The following article by Fr. John Rausch is a tribute to our fellow Glenmarian, Br. Bernie Stern, who passed away last month.
Bro. Bernie Stern (1937-2014) taught me how to dice an onion and make a roux, two of the most essential and frequent chores of cooking. As a novice in 1965, I took my assignment of kitchen duty seriously under the tutelage of “Bro. B,” who served people by serving meals.
The Glenmary Novitiate in 1965-66 was located on a farm, 200 feet above the Ohio River in Aurora, Indiana, where for a year and a day we novices lived apart from the world. We had classes in the morning and work assignments in the afternoons with an hour for recreation and plenty of time for prayer and study.
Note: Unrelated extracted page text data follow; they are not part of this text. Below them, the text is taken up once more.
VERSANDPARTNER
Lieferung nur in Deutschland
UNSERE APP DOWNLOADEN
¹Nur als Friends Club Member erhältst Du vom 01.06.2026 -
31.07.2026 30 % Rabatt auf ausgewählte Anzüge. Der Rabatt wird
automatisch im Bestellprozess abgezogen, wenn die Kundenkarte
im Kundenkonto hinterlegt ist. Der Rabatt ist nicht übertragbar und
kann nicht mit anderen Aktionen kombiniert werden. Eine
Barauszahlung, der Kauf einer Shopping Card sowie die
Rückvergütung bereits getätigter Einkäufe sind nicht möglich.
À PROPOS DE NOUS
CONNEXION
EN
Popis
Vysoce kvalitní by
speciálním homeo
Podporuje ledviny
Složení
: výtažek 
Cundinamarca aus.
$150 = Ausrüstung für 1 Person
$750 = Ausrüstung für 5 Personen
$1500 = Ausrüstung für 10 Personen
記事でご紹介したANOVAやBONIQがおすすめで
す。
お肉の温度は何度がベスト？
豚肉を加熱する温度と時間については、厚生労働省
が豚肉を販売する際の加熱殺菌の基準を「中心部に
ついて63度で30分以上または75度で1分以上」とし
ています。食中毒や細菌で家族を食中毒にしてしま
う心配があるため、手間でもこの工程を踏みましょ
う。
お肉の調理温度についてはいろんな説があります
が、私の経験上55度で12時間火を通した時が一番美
Brother Bernie had just taken his final oath when he found himself overseeing the kitchen at the novitiate. His father was a prestigious chef in Covington, Kentucky, who taught Brother Bernie his basic skills. His cookbook that the family published posthumously bulged with German and American recipes that I loved as I grew up in Philadelphia.
At the novitiate Bro. B patiently showed us the art of making soups and sauces, preparing vegetables and braising meats. Although his assignment read “Chef at the Novitiate,” in reality Bro. B’s job focused more on making palatable our culinary mistakes.
In the novitiate kitchen Bro. B saved the stale Danish he got from the local bakery during the week for Sundays--delicious pastries, but a few days old. He would sprinkle them with water, shove them into a 325 degree oven for 7 minutes, and voila, near-fresh luscious pastries we called “Parousia Buns,” based on the Greek word, parousia, which meant “arrival” and theologians used for the Christ’s Second Coming, a time of abundance and joy.
As a farm, the novitiate raised cattle, so Sunday dinners frequently featured steak from our own herd. In keeping with the abundance of the parousia, it seemed like we 20-something novices ate a half cow each!
About monthly Bro. B made his legendary pizza. I still have the recipe for his pizza sauce that makes enough for 8 large pizzas that invariably we 20 novices gobbled up with nary a slice remaining.
Hospitality became a trademark of Bro. Bernie’s ministry. After the novitiate he cooked at Glenmary headquarters, then in various missions like West Union, Ohio, and Lebanon, Virginia. Add to his culinary skills his gift of music when he played for liturgies with his accordion, or led sing-a-longs at retirement homes or gatherings. Toward the end of his life when he became incapacitated from illness, his ministry turned to contemplation and prayer. He told folks he would pray for them, and they could depend on him.
Bro. Bernie was a gentle man, a holy man, simple and true. When I preach about Martha and Mary, the usual interpretation treats Martha as the doer and Mary as the contemplative. But, hospitality and prayer can never be split, and that’s how Bro. Bernie’s ministry combined his dedication to God with his cooking for others.